BRIAN ENO: SMALL CRAFT ON A MILK SEA

Brian Eno's twenty-fifth studio album is an all-instrumental collaboration with guitarist Leo Abrahams and electronic musician Jon Hopkins. The younger foils mainly serve to feed Eno's voracious appetite for new ideas, but Small Craft On A Milk Sea (Warp) is more a rehash of the famed producer/artist/conceptualist's best moves: ambient soundscapes that put a premium on spaciousness and repetition; stately, slow-moving melodies tucked inside cloudy atmospherics; and cinematic dynamics (some of the music was originally considered for an Eno soundtrack to the 2009 movie The Lovely Bones).

The album's fifteen mostly concise tracks are divided into three distinct movements: floating at the outset without a discernible pulse like pretty feathers; shifting into more jagged terrain, with driving rhythms and corrosive guitar; and finally back into a cocoon of lulling electronics.

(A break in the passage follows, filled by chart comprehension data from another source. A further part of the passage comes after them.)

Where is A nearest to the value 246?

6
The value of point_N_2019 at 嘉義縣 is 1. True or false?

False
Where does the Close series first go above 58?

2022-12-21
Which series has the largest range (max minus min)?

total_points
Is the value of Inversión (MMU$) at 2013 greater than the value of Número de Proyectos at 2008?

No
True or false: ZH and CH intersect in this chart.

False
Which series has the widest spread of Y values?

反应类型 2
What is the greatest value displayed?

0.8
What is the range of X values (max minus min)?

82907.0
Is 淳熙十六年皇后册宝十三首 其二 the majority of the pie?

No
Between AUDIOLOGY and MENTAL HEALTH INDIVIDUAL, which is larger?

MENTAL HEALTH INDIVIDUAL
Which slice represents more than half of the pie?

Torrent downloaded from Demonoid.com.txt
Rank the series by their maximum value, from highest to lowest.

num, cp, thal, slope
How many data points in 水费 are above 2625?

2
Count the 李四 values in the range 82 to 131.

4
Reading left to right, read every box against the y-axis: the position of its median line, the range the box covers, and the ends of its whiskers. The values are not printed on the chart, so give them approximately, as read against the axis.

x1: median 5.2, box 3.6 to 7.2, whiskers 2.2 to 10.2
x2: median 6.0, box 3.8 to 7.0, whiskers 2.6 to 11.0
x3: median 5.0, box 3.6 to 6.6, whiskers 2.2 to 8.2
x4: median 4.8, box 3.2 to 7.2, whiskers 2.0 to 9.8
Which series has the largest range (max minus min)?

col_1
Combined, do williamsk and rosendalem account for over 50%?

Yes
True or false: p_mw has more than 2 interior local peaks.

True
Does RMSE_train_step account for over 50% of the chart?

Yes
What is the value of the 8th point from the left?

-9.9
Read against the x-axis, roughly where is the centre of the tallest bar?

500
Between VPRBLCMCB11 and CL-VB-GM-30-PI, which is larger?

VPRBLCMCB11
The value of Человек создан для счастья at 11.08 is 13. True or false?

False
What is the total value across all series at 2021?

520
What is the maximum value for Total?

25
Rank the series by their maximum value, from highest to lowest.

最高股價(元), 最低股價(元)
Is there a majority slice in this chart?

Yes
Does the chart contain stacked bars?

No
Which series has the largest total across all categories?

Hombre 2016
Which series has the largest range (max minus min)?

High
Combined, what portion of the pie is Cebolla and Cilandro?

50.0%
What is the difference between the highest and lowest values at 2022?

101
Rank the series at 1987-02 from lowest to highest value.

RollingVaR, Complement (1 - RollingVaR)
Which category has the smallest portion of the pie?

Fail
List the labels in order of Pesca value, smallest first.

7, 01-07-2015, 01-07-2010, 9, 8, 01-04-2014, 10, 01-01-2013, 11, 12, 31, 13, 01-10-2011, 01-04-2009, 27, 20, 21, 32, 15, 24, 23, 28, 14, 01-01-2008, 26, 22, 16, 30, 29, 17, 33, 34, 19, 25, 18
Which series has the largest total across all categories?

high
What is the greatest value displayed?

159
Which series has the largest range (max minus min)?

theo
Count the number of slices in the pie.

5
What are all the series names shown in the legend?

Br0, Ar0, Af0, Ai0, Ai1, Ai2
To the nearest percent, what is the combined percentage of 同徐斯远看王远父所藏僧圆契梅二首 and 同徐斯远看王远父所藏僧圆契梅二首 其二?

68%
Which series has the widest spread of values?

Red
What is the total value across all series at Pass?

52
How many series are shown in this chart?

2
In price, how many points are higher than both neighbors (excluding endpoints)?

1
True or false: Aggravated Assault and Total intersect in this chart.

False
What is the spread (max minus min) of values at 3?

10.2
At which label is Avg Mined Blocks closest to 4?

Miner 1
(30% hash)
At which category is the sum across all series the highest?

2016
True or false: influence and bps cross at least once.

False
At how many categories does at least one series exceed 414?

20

Though there are undeniable moments of beauty in the two softer sections, these compositions too often blur the line between the hypnotic and the merely dull. The middle portion is where the real action is, from the glitchy churn of Flint March through the lopsided buzz of Paleosonic. The album crests when the ominous 2 Forms Of Anger turns a flicker into a house fire with guitar racing over tribal drums and a hive of electronic noise. It's the kind of hair-raising music that one wishes occurred more frequently on this overly subdued collection.